▸ **ZU BEARBEITENDE AUFGABEN**
(1) Beantworten Sie folgende Fragen zur Rezension von Thomas Melles „Die Welt im Rücken“:
(a) Wie bezeichnet die Rezension das Buch, nachdem sie es von Roman und Autobiographie abgrenzt?
(b) Seit welchem Jahr leidet Thomas Melle an der Bipolaren Störung I?
(c) Was folgt laut der Rezension auf die sich häufenden Klinikaufenthalte und das Fernbleiben der Freunde?
(2) Wie geht die Rezension von Thomas Melles „Die Welt im Rücken“ weiter? Setzen Sie sie nach ihrem letzten Satz fort.

Thomas Melle: Die Welt im Rücken
Dies ist ein nachtschwarzes Buch voller Qual und Verzweiflung, Scham und Wut, eine Reise ins Herz der Finsternis. Und es ist eins der besten Bücher in dieser an guten Büchern nicht armen Saison. Nicht Roman, nicht Autobiographie, nicht (ausschließlich) Krankenbericht. Es ist ein Freischreiben.
Thomas Melle leidet seit 1999 an der Bipolaren Störung I, der schwersten Form manischer Depression. Das heißt (sehr verkürzt): In Schüben wechseln sich paranoide Allmachtsphantasien und tiefe Niedergeschlagenheit ab, die Klinikaufenthalte häufen sich, die Freunde bleiben fern, Räumungsklagen und Pfändungen folgen. Wie das im Einzelnen beschrieben wird, das ist schlicht atemberaubend, voll schonungsloser Drastik und vor allem von ungeheurer literarischer Kraft.

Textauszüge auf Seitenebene
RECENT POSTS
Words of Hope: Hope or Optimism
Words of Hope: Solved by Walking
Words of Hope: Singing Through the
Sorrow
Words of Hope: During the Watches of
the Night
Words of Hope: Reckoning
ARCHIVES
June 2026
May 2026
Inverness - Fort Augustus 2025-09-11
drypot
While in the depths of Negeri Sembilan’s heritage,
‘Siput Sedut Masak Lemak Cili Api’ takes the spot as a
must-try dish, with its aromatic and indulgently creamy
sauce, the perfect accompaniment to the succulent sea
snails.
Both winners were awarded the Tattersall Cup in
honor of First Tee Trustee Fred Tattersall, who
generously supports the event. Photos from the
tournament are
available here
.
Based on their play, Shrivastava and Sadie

--

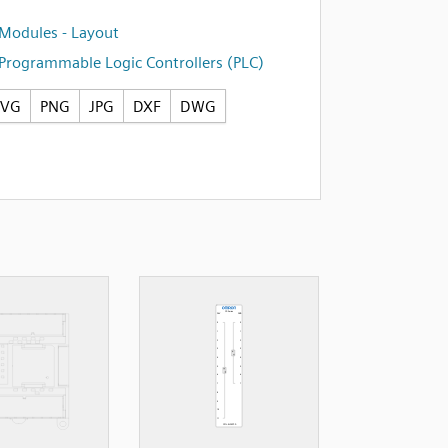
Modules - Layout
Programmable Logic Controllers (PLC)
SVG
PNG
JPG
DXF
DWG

▸ **ERWARTETE ERGEBNISSE**
(1)
(a) Als ein Freischreiben.
(b) Seit 1999.
(c) Räumungsklagen und Pfändungen.

(2)
Zwischen den Schüben ist man sozusagen „zwischenzeitlich geheilt“; in diesen Phasen schrieb Melle zuletzt die beiden Romane „Sickster“ und „3000 Euro“.
Freischreiben: Schon in den Romanen teilen die Protagonisten das Basisschicksal des Autors, sind dessen „Wiedergänger“, von denen es sich zu trennen gilt. Das ist der Antrieb des Buches und bezeugt seine Dringlichkeit. „‘Ich‘ zu sagen ist unter den gegebenen Umständen gar nicht einfach, umso entschiedener tue ich es. Wenn ich nicht wirklich versuche, meine Geschichten einzusammeln, sie zurückzuholen, die Stimme in eigener Sache unverstellt zu erheben, bleibe ich, auch und gerade im Leben, ein Zombie, ein Wiedergänger meiner selbst, genau wie meine Figuren.“
Nach der Lektüre ist man erschöpft wie nach harter, aber sinnerfüllter Arbeit. Wie soll es weitergehen?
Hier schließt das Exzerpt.